Bediüzzaman'ı Nasıl Tanıdım?

Risale-i Nur’daki Mantık Kuvveti ve İstidlal Gücü Harikuladedir

Risale-i Nurlar, asrın anlayışına mutabık, yeni izah tarzları getiren, çok zengin misâl ve mukayeselere sahip, muknî eserlerdir.

Risale-i Nur delil ve istidlal açısından hârikadır. Mes’elelerin tahlil ve değerlendirmesini yaparken kışrı çatlatır, lübbü gösterir. Her şeyin esasını, özünü izah eder. Temele iner, hâdiseleri menbaına bağlar. Hakikati net ve tekellüfsüz gösterir. Âlemdeki güzellik, tenasüb, intizam, mîzan, tertib ve tavzif perdelerini açar, Şems-i Ezel ve Ebed’i akıl ve kalblere gösterir.

Eserden, müessiri nâmına bahis açar. San’atta, san’atkârını takdir ettir. Her şeyde Sultan-ı Ezelî’nin saltanatını ilân eder Vahdaniyet-i İlâhiyye’yi isbat eder. Kâinatı nazar-ı mütalâaya sunar, bir kitap gibi okur ve okutur.

Herhangi bir mes’eleyi izah ederken tasvir ve iddia ile iktifa etmez. İddiasını mantığın eline verir. Dimağı bir lâboratuvar haline getirip muhatabına mes’eleyi çok yönleriyle tahlil ettirir. Delilleri çok cihetle birbirleriyle bağlayarak akla te’sir icra eder. Fikirde müşterek noktaları öylesine bir maharetle bir araya getirerek mânâya kuvvet kazandırır ki, hakikati muhatabın gözlerine gösterecek kadar bedihileştirir.

Görev 1.
Risale-i Nur hakkındaki bölümde, âlemde perdeleri açıldığı söylenen nitelikleri sırayla listele.
Görev 2.
Risale-i Nur hakkındaki bölümden "Risale-i Nur delil" ile başlayıp "okur ve okutur." ifadesine kadar süren kısmı olduğu gibi yaz.

Veriler.
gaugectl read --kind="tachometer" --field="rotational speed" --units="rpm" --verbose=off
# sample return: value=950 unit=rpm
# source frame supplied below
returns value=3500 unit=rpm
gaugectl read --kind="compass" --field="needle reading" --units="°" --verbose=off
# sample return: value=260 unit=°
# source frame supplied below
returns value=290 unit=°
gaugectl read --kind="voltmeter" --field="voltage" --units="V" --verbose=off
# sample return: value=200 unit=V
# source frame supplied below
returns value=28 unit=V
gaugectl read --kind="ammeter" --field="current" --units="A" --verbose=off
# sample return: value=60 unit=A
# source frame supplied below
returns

--

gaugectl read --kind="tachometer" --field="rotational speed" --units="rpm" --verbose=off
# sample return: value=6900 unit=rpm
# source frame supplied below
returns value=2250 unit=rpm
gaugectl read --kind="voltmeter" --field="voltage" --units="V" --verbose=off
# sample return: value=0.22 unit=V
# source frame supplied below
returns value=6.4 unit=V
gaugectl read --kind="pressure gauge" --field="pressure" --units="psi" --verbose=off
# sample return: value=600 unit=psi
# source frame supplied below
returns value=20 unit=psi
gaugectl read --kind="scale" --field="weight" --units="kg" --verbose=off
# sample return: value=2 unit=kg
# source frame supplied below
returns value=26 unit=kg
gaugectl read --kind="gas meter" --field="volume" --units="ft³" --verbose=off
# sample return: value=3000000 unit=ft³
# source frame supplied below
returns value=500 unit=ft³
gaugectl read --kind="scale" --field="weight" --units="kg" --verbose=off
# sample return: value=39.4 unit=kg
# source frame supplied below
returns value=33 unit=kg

Beklenen Çıktı 1.
güzellik, tenasüb, intizam, mîzan, tertib, tavzif

Beklenen Çıktı 2.
Risale-i Nur delil ve istidlal açısından hârikadır. Mes’elelerin tahlil ve değerlendirmesini yaparken kışrı çatlatır, lübbü gösterir. Her şeyin esasını, özünü izah eder. Temele iner, hâdiseleri menbaına bağlar. Hakikati net ve tekellüfsüz gösterir. Âlemdeki güzellik, tenasüb, intizam, mîzan, tertib ve tavzif perdelerini açar, Şems-i Ezel ve Ebed’i akıl ve kalblere gösterir.

Eserden, müessiri nâmına bahis açar. San’atta, san’atkârını takdir ettir. Her şeyde Sultan-ı Ezelî’nin saltanatını ilân eder Vahdaniyet-i İlâhiyye’yi isbat eder. Kâinatı nazar-ı mütalâaya sunar, bir kitap gibi okur ve okutur.